▶ Labeled region entries:
========================

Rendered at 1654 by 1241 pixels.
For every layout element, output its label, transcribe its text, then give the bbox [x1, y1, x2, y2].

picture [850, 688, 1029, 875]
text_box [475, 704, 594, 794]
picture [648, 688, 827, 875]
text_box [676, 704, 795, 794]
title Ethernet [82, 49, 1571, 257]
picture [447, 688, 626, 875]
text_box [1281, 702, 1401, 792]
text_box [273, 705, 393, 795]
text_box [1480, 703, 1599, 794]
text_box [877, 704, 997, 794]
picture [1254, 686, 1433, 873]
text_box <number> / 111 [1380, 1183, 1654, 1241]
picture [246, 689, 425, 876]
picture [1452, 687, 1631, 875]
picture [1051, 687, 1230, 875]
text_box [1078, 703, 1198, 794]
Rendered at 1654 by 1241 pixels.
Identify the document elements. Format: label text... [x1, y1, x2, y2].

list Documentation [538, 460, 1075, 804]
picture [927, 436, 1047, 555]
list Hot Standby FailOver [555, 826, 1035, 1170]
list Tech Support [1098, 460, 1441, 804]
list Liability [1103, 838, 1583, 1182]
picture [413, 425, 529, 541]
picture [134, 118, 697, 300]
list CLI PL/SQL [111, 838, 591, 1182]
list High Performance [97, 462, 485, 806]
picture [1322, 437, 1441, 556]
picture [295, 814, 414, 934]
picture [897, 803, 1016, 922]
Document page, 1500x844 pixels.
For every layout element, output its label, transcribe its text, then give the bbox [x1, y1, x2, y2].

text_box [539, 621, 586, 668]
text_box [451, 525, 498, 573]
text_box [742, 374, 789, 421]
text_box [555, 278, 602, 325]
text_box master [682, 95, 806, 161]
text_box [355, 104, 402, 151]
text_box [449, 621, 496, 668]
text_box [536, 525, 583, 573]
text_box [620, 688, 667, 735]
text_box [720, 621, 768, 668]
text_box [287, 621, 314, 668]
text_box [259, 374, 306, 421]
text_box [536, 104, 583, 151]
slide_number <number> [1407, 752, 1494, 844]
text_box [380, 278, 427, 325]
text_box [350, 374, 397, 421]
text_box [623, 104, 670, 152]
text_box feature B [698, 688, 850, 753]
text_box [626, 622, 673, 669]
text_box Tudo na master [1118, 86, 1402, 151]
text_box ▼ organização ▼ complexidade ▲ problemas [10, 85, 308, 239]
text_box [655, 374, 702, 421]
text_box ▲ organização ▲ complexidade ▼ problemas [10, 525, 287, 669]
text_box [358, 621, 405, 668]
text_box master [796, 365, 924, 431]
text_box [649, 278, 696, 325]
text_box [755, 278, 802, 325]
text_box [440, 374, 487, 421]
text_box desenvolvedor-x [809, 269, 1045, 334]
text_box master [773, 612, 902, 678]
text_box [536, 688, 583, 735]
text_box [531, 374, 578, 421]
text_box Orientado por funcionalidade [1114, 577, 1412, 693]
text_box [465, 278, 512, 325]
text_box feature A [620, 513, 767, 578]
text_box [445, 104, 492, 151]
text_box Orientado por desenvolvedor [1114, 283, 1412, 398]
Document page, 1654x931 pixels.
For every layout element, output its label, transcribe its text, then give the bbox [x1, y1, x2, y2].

========================

▶ Exercise prompt:
Recast the items as a two-column CSV with the columns item and answer, one row per item, putting each value in a single quoted field with its line breaks replaced by spaces. Begin at the line that contains "Document page, 1500x844 pixels." and stop after the line that contains "text_box [536, 104, 583, 151]".

▶ The reply:
item,answer
"Document page, 1500x844 pixels. For every layout element, output its label, transcribe its text, then give the bbox [x1, y1, x2, y2].","text_box [539, 621, 586, 668] text_box [451, 525, 498, 573] text_box [742, 374, 789, 421] text_box [555, 278, 602, 325] text_box master [682, 95, 806, 161] text_box [355, 104, 402, 151] text_box [449, 621, 496, 668] text_box [536, 525, 583, 573] text_box [620, 688, 667, 735] text_box [720, 621, 768, 668] text_box [287, 621, 314, 668] text_box [259, 374, 306, 421] text_box [536, 104, 583, 151]"